Taking their talents to Turkey, Kobe Bryant in talks with Besiktas to join Deron Williams
In 2008, Josh Childress opted to forego re-signing with the NBA’s Atlanta Hawks and, instead, signed a three-year $30 million deal with Olympiakos Piraeus in Greece. That same year, Brandon Jennings, who currently plays for the Milwaukee Bucks, chose to play professional in Italy instead of attending college.
Now, with the NBA’s current lockout, it appears more NBA players are taking their talents overseas, or at least considering the idea. Many were surprised when New Jersey Net point guard Deron Williams signed a provisional contract with Besiktas in Turkey. That same club is now attempting to lure five-time NBA Champion Kobe Bryant away as well.
“It is a fact that Kobe Bryant’s managers have contacted us,” Besiktas coach Ergin Ataman said Thursday.
Besiktas reportedly offered Bryant a monthly salary of $500,000, however Bryant is said to be seeking a $1 million monthly contract instead.
Should Bryant choose to join the Turkish club, it would mark the third NBA All-Star signed by Besiktas in the last two years. They signed 2001 NBA MVP Allan Iverson last year, but his career was cut short due to injuries.
Last week, Williams became the first high-profile NBA star to sign a professional contract in the event the NBA doesn’t resume play by October. His contract will pay him $5 million if he plays a full season. The contract also included an automatic opt-out clause should Williams return to the NBA when it returns to action.

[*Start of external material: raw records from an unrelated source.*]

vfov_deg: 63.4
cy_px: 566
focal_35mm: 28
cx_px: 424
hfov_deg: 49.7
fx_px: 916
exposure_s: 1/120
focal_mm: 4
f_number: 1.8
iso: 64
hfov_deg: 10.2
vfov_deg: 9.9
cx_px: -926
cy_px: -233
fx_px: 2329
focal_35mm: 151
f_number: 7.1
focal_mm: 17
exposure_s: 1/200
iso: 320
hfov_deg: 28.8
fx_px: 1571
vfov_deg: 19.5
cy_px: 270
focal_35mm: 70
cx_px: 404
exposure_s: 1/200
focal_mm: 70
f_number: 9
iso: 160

Williams wasn’t the only New Jersey Net who signed with a Turkish club last week. 27-year-old Sasha Vujacic signed a one-year deal with an option for a second year with Turkish club Anadolu Efes. Also, Nets draft pick Bojan Bogdanovic, a forward from Bosnia signed with Fenerbahce of the Turkish League in June.

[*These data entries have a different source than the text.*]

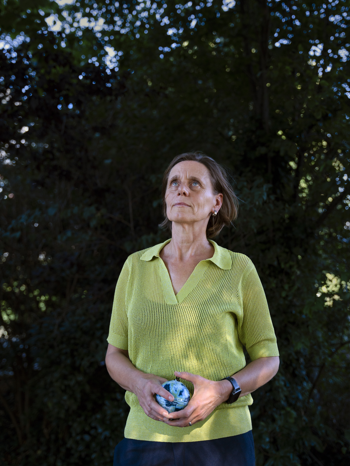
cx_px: 177
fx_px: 632
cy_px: 210
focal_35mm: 47
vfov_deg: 40.5
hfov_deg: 30.9
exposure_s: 1/500
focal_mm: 41.8
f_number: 2.8
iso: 320
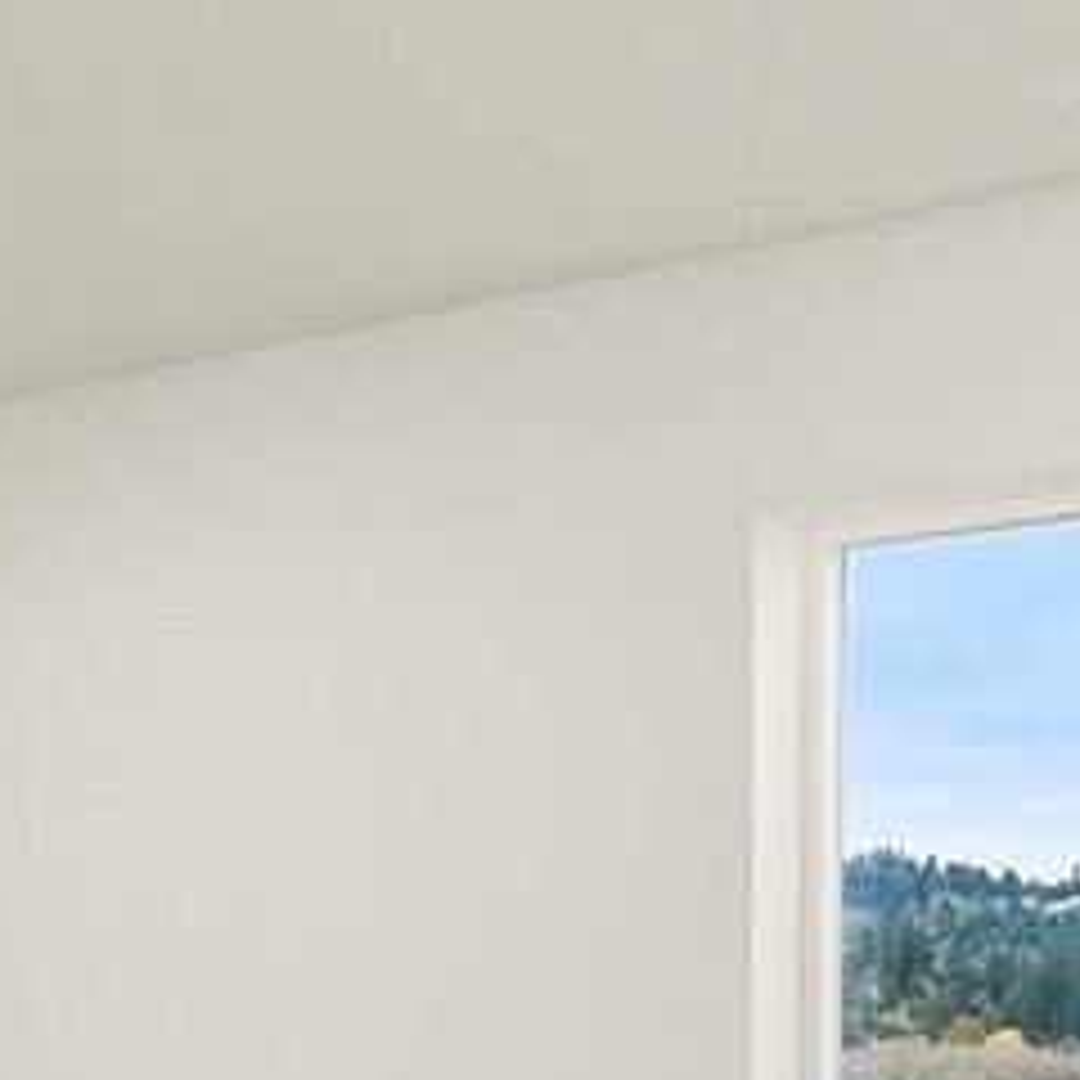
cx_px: 11
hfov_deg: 20.0
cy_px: 1170
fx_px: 2965
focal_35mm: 84
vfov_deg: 19.8
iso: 80
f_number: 7.1
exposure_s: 1/80
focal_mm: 14
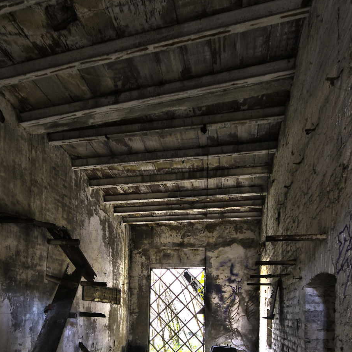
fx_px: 391
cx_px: 105
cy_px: 298
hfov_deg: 47.3
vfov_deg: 45.2
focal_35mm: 34
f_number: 10
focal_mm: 10
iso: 100
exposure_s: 13
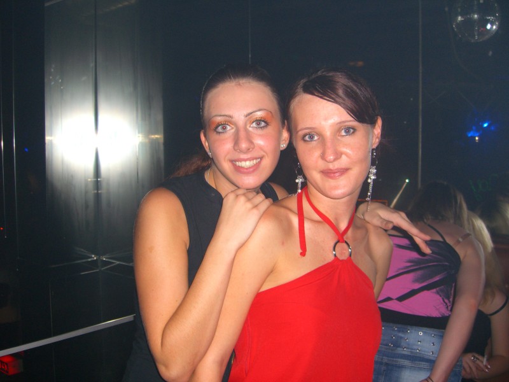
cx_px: 254
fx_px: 559
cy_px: 191
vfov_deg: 37.7
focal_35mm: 38
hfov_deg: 49.0
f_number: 2.8
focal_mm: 7.9
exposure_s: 1/60
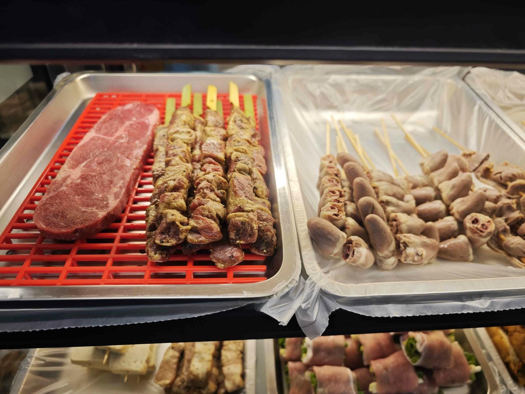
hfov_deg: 73.9
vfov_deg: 58.9
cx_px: 262
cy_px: 197
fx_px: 349
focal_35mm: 23
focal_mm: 8.72
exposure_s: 1/120
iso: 125
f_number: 2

The exodus of NBA players to Europe and Asia could increase in the near future. Two-time reigning Defensive Player-of-the-Year Dwight Howard announced he would consider playing in China or Europe as well, but said he has not yet been in contact with any teams.

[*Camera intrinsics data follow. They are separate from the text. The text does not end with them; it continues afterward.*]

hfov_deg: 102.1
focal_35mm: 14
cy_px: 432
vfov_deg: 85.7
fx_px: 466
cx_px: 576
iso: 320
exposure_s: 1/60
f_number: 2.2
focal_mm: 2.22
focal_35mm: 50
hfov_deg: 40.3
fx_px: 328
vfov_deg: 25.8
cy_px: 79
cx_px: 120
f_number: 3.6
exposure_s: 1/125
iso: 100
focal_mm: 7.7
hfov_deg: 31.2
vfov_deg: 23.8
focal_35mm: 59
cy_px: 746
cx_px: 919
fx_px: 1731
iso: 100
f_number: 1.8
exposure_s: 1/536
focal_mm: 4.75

“The big thing for me is not giving too much information away, but at the same time I still need to let people know what’s going on with me,” Howard said. “I don’t want to just sit over here and forget about basketball and waste, you know, opportunities for me to get better.”
With the NBA labor agreement projected to last well past October, Bryant, Williams and Howard won’t be the only big-name players leaving the United States for actual basketball opportunities abroad.